I was taken once by an overseas outfit selling something very cheap to produce, I forget which hobby interest it was. It was only for a few bucks. This experience taught/reinforced a few things: Do not by outside of US, do not buy a file to download (ebook), and now I will not buy a CD.

That user name scares me too.


----------



## hankdog1 (May 17, 2008)

Amazing what people will do to make a buck. Sad to say though i've seen people stoop lower then that to make a buck. What ever happened to hard work?


----------



## Ross (Apr 30, 2003)

There are several people selling old machinery manuals they downloaded from OWWM.com. These are by and large copyright expired, but downloading from a free site to resell still is wrong.


----------



## summer1052 (Oct 21, 2007)

Do we have a picture of the man? We'll make a poppet and stick pins in it . . . then place it in a wasp nest.


Summer


----------



## Barry (Dec 28, 1999)

hankdog1 said:


> What ever happened to hard work?


Like all the hard work and time I put into making all the drawings only to have Mr. Phillips make a CD of them and make money selling them on eBay! Hard work is still around for some of us.


----------



## EKW (Feb 2, 2005)

Thanks for the heads' up Barry. This is not a product I would have purchased but if I had bought it and seen the Beesource files I would have protested and demanded a refund.

Someone on ebay sells a cd advertised as 17 old beekeeping books, or something like that. I would not purchase that product either, as all of those books are available online for free.
I did, however, purchase a cd that contained patents for beekeeping gadgets- I knew that I could have gotten all of that info online myself for free, but the patents are a little cumbersome to search through sometimes- the cd was cheap and I figured it was worth it to have them all in one place. That one I was pleased with- but again, none of the content was copyrighted.


----------



## berkshire bee (Jan 28, 2007)

Barry, There must be a way you can contact e-bay and get the guy booted off. At least then he might have to build his own web site to sell stolen stuff

I just checked it out and sent a message asking if they were still using copyrighted plans from beesource.com


----------



## berkshire bee (Jan 28, 2007)

*reply from ebay seller*

Here is the response I got when I asked the seller "Are you still selling copyrighted plans from beesource.com?"

Hi, 
Thanks for your interest. To the absolute best of our knowledge and checks, no it does not contain any copyrighted info at all. 

We recently had a request to remove some files from someone at Beesource.com and we removed them straight away. 

Apparently we overlooked one file which we have also removed. But we have yet to hear from the individual regarding anything else. 

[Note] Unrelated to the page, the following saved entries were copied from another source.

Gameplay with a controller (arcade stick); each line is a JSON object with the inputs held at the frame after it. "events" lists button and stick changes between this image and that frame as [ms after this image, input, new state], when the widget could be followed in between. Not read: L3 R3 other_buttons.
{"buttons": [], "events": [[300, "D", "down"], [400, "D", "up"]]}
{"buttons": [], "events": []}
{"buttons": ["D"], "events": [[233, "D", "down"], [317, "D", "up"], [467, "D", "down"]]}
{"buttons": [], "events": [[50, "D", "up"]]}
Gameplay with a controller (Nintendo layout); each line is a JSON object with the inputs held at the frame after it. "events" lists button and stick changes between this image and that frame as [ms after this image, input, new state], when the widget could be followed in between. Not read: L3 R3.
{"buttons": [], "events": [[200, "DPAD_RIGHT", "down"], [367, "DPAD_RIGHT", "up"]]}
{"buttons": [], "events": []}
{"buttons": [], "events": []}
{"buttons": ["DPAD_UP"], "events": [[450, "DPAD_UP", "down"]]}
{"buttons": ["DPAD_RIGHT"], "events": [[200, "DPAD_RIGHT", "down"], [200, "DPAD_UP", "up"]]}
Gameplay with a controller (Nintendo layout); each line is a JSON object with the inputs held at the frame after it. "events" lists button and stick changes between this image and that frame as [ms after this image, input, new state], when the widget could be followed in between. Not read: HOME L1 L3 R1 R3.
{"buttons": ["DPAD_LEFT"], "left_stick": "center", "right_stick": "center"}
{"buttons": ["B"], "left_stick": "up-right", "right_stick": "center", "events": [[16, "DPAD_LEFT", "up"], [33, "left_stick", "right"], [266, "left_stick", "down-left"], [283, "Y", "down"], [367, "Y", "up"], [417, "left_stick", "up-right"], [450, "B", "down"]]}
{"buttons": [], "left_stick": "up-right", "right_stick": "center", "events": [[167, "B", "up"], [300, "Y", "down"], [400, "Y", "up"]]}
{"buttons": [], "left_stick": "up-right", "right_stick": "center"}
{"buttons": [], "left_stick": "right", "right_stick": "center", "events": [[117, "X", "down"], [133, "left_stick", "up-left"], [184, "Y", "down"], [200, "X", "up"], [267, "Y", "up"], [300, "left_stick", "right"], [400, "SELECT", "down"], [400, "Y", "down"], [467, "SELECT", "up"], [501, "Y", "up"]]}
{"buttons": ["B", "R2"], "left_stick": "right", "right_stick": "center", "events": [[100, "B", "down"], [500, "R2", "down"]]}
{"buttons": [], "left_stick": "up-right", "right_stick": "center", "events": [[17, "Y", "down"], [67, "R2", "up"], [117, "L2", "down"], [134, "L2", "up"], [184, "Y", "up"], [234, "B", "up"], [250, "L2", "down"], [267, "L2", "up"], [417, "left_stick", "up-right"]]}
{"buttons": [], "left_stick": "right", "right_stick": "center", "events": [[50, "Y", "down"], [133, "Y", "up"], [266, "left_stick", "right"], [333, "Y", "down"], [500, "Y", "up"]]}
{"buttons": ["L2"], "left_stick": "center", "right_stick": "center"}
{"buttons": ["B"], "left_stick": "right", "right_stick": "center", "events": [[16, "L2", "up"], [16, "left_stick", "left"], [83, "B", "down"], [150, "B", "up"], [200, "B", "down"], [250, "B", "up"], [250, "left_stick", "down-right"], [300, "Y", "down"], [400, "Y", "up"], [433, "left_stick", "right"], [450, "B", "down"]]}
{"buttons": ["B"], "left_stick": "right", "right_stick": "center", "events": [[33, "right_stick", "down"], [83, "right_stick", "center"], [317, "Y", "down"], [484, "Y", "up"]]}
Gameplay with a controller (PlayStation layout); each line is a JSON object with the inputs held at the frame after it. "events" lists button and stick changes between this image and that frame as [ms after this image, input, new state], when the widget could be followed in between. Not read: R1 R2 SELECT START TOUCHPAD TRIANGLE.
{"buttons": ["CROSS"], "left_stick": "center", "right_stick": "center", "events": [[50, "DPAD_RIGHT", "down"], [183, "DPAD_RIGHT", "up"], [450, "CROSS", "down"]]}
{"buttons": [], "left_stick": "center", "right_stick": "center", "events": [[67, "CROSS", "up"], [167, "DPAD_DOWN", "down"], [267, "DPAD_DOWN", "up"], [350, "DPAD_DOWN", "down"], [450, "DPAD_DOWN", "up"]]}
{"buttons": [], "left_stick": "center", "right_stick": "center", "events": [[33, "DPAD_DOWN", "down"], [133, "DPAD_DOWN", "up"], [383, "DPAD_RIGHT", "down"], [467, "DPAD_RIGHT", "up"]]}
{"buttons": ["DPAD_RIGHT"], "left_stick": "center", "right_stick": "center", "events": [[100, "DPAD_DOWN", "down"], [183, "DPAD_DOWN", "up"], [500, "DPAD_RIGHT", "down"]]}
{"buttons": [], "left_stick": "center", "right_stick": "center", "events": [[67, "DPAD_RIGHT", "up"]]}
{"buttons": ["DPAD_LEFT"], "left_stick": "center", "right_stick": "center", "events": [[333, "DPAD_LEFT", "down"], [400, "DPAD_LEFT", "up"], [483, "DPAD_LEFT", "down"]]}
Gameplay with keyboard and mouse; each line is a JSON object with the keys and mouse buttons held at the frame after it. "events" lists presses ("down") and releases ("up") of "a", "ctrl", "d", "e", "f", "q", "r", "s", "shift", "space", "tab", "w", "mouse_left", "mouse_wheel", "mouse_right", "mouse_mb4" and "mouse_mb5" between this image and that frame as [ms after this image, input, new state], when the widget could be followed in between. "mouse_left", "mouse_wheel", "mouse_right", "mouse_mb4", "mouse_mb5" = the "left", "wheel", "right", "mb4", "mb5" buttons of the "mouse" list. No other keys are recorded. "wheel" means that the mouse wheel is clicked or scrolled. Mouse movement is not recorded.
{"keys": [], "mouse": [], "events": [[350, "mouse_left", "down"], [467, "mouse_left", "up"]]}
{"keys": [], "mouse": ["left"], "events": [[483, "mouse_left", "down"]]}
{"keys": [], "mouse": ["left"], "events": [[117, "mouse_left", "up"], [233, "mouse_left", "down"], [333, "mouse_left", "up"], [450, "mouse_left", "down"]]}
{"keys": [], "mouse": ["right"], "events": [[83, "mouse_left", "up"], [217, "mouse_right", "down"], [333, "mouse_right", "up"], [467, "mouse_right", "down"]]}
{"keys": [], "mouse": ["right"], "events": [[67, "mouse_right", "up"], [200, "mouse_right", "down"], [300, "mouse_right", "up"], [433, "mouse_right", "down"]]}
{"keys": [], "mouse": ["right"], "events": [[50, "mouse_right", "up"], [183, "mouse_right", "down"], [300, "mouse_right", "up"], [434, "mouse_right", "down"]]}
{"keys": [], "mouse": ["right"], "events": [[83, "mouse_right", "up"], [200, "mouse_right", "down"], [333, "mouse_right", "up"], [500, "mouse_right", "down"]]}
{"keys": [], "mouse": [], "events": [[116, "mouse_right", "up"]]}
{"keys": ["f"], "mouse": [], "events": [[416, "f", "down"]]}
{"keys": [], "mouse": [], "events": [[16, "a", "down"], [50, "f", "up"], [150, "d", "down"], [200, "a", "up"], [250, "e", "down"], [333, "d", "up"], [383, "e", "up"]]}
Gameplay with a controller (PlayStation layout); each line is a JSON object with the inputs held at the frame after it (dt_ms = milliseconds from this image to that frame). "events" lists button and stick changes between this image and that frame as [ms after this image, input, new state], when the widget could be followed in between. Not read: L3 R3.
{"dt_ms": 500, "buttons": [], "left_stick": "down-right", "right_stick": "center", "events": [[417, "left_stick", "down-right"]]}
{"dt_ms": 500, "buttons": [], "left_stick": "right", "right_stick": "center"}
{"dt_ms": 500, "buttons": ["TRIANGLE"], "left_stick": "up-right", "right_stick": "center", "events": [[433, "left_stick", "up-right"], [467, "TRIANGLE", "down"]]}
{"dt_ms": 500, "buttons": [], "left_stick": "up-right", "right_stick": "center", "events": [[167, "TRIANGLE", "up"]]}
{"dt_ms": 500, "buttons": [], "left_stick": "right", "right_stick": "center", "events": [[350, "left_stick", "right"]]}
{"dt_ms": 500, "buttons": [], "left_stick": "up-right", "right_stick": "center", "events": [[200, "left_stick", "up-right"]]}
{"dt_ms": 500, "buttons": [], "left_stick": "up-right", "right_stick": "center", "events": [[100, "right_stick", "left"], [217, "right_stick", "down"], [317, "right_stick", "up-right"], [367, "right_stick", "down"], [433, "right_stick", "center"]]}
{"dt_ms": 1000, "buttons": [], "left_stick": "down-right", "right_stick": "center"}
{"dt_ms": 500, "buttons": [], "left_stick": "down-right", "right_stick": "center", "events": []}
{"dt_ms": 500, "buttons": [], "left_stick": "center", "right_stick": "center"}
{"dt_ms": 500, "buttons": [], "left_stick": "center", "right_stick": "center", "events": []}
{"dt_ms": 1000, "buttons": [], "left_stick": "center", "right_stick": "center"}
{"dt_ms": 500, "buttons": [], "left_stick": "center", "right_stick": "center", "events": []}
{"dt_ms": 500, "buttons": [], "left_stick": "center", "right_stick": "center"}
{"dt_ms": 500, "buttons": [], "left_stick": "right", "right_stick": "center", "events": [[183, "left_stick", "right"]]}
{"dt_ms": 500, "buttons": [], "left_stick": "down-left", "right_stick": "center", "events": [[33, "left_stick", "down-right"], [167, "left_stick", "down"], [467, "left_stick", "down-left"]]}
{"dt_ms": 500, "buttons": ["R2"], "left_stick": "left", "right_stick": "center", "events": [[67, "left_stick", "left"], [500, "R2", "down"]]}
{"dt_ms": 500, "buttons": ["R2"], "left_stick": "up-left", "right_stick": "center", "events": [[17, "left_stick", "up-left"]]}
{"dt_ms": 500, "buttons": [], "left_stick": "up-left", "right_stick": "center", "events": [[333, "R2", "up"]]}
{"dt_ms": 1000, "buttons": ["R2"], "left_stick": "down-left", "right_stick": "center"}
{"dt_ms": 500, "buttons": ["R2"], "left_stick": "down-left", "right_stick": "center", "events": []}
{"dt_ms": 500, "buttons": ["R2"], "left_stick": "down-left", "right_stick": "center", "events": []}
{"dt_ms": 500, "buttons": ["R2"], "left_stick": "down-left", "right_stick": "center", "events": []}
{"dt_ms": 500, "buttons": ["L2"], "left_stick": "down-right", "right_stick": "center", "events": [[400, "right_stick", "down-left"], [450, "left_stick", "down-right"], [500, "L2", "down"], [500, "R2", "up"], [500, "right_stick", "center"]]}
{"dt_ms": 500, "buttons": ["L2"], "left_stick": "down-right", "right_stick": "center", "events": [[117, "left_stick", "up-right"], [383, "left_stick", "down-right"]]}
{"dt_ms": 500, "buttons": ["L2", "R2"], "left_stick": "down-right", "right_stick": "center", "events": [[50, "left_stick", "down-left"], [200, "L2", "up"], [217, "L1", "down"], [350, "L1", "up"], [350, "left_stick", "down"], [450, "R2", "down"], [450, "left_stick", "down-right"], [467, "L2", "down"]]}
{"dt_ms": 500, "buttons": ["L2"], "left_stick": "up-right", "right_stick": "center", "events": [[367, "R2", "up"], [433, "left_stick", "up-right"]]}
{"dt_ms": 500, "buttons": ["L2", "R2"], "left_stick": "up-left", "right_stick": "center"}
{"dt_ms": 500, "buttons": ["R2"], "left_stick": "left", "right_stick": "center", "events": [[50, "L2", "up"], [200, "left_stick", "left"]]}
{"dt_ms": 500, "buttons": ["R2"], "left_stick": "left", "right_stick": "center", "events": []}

There certainly isn?t any content with copyright notices on it, so we?ve done all we can to ensure all the content is copyright free. 

If we hear otherwise, we will of course remove any other content as well. 

Most of it is our own work anyway. The rest is just added as supplementary content. 

Hope this answers your question. Feel free to get in touch if we can help with anything else. 

Also look out for a full DVD Beekeeping course we are producing at the moment, and will be released in a few weeks. 

Thanks for your interest. 

Enjoy your Bees! 


- c-b-t-training


----------



## Barry (Dec 28, 1999)

I see Mr. Phillips has gotten out of beekeeping as a way to make a buck of other people's work. A computer geek, of course! 
http://search.ebay.com/_W0QQsassZc-b-t-training

Now the last one still selling copyrighted material is this guy:
http://search.ebay.com/_W0QQsassZtrainingsolutionsuk

Interesting, they're both from the UK. Same person? Trainingsolutionsuk doesn't sell/ship outside the UK. I guess I'll have to work a bit harder, but I'll get a copy of the CD and have eBay shut them down also. I know lots of people in the UK.


----------